12:30 PM: Things really start to suck.

12:31 PM: The roof is getting louder and louder. The rain is now seeping in through the cracks in the roof and is raining in the dining room. We move all important stuff to the bedroom and hide it in Julia's dresser. The rain is now flying in through every gap or crack in the house. Some buckets are put down to catch the water as it falls.

12:33 PM: The first bucket fills.

12:34-1:34 PM: This hour was scary. Looking out into the street, the floodwaters rise from nothing to 4 feet in the road. 4 feet of water outside translates to 3 feet inside. We are standing on stools inside the apartment and watch as they, and then our feet on top of them, are submerged. A casual glance at the bathroom reveals that the floodwaters have overtopped the toilet. We are now standing in a mix of floodwater and raw sewage. Ew.

§ **Extracted data**:
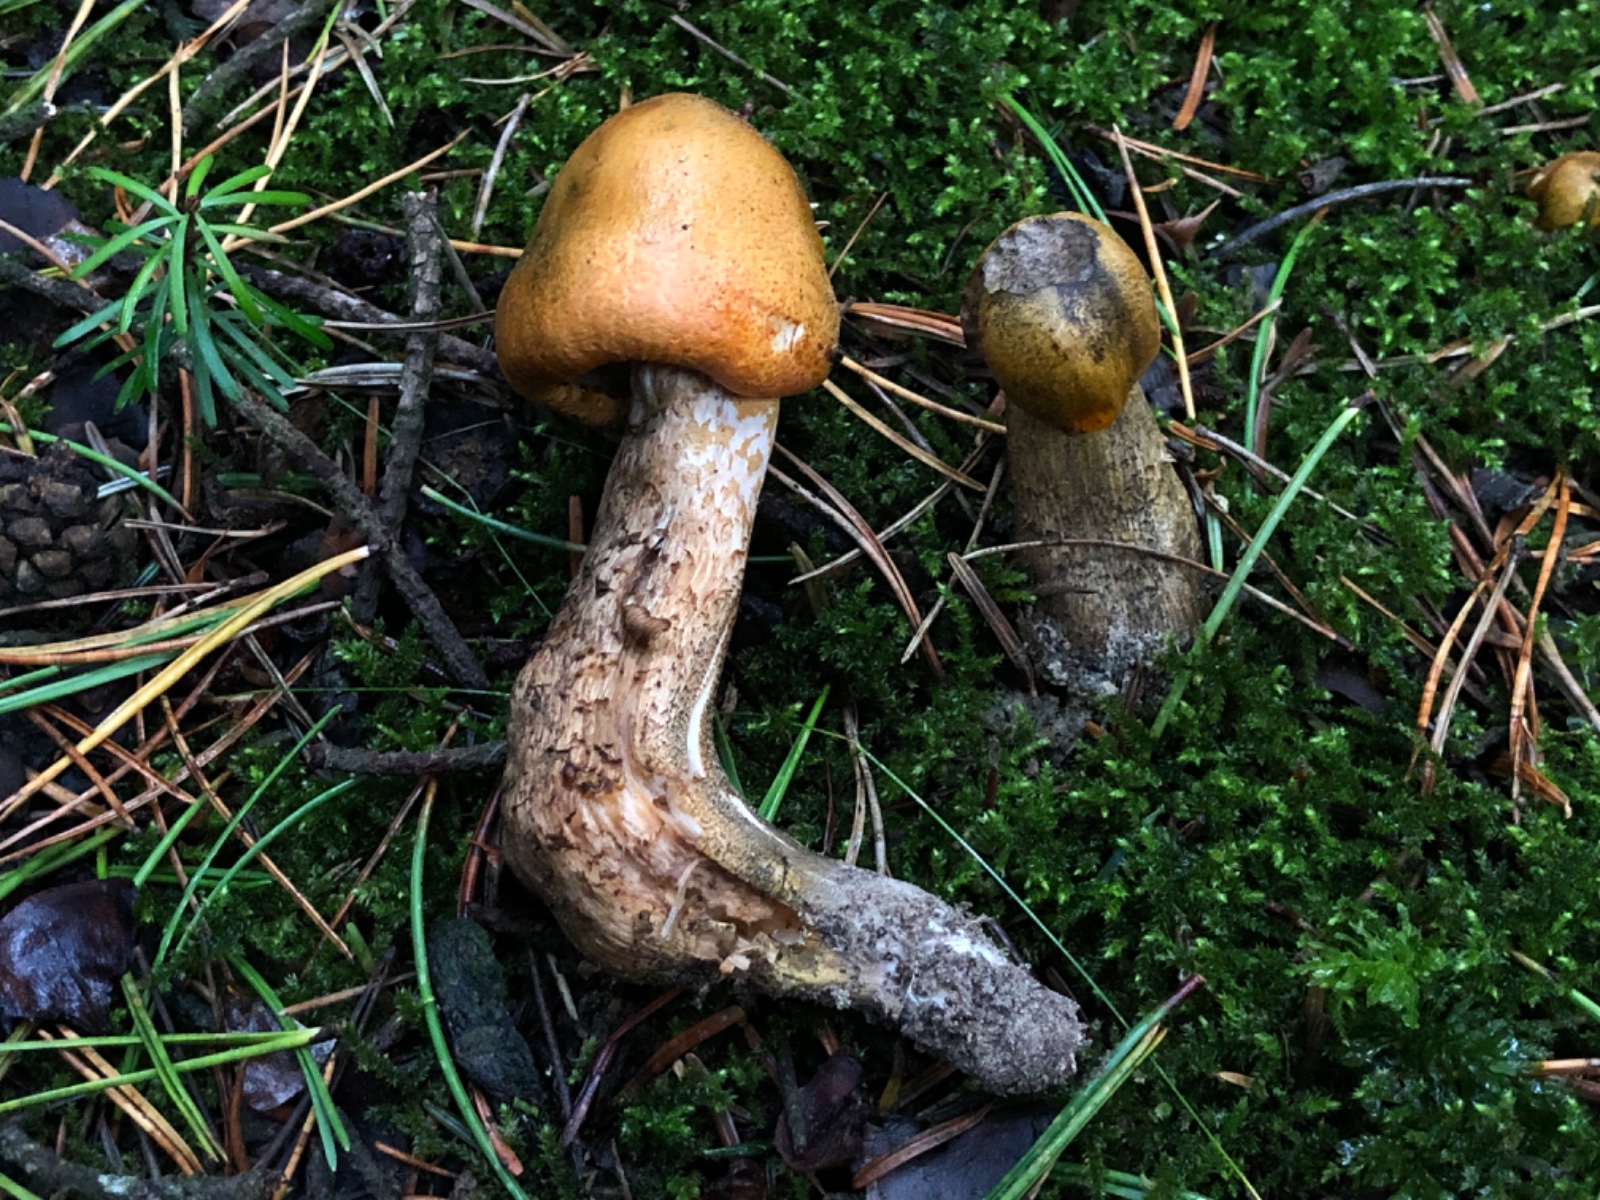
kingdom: Fungi
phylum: Basidiomycota
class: Agaricomycetes
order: Agaricales
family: Tricholomataceae
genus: Tricholoma
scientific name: Tricholoma aurantium
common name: orangegul ridderhat
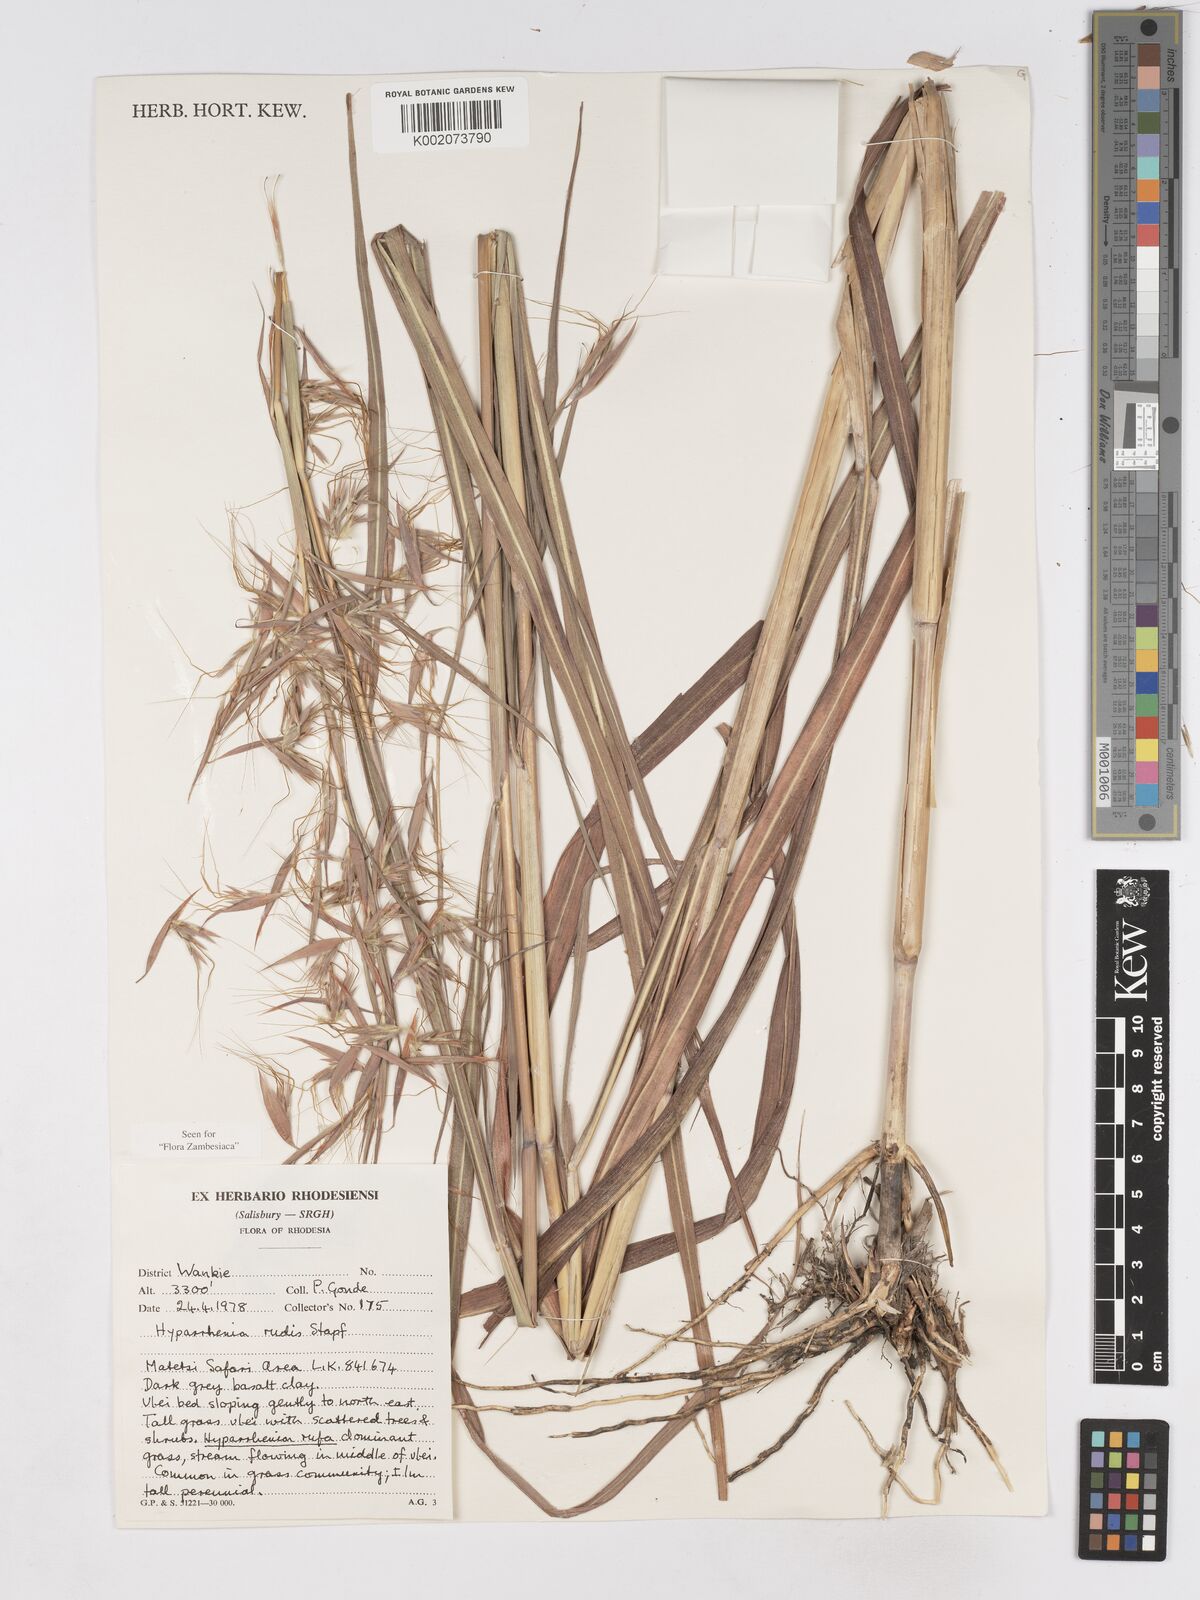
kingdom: Plantae
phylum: Tracheophyta
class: Liliopsida
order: Poales
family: Poaceae
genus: Hyparrhenia
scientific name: Hyparrhenia rudis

§ **Requirement 1**:
Repeat the part of the flood log that opens with the words containing "12:30 PM: Things" and closes with "raw sewage. Ew.".
§ **Requirement 2**:
Continue the flood log from its last entry.

§ **Final answer 1**:
12:30 PM: Things really start to suck.

12:31 PM: The roof is getting louder and louder. The rain is now seeping in through the cracks in the roof and is raining in the dining room. We move all important stuff to the bedroom and hide it in Julia's dresser. The rain is now flying in through every gap or crack in the house. Some buckets are put down to catch the water as it falls.

12:33 PM: The first bucket fills.

12:34-1:34 PM: This hour was scary. Looking out into the street, the floodwaters rise from nothing to 4 feet in the road. 4 feet of water outside translates to 3 feet inside. We are standing on stools inside the apartment and watch as they, and then our feet on top of them, are submerged. A casual glance at the bathroom reveals that the floodwaters have overtopped the toilet. We are now standing in a mix of floodwater and raw sewage. Ew.

§ **Final answer 2**:
We look out the window at the front of Julia's place and see a jeep go floating by and decide that things are maybe a little TOO hectic to stick around here much longer. I contact the neighbors, who live in a 2 story concrete house and happen to be Julia's landlady's cousins, by climbing up to their balcony above the raging torrent that was once a street. In order to get Julia's 80-year-old landlady to that house, we have to wade through waist-deep water. The landlady is old, and waist-deep for me means neck-deep for her. If we had a camera out, this would have made the headlines of some major newspaper; the big, white american carrying the small, frail, old woman to safety over raging floodwaters. Oh well.

1:35 PM: I see that bucket go floating by, rendered useless by floodwaters

Afternoon/Evening: Once the floodwaters had risen to waist deep, adrenaline took over my brain and made the rest of the day a blur. We escaped from the storm to a large concrete house and were lucky enough to be fed and given a bed by the landlady's cousins. I pass out and have dreams about things besides large tropical weather patterns.


December 1st: In the morning, we look at Julia's place and try to do some basic cleanup. Basic turned into shoveling and scrubbing all of the mud from her floor. I return to my house to find broken glass and wet books, but nothing too intense. There is no power, no information, no cell signal and no running water. Julia and I clean all day long, sunup to sundown.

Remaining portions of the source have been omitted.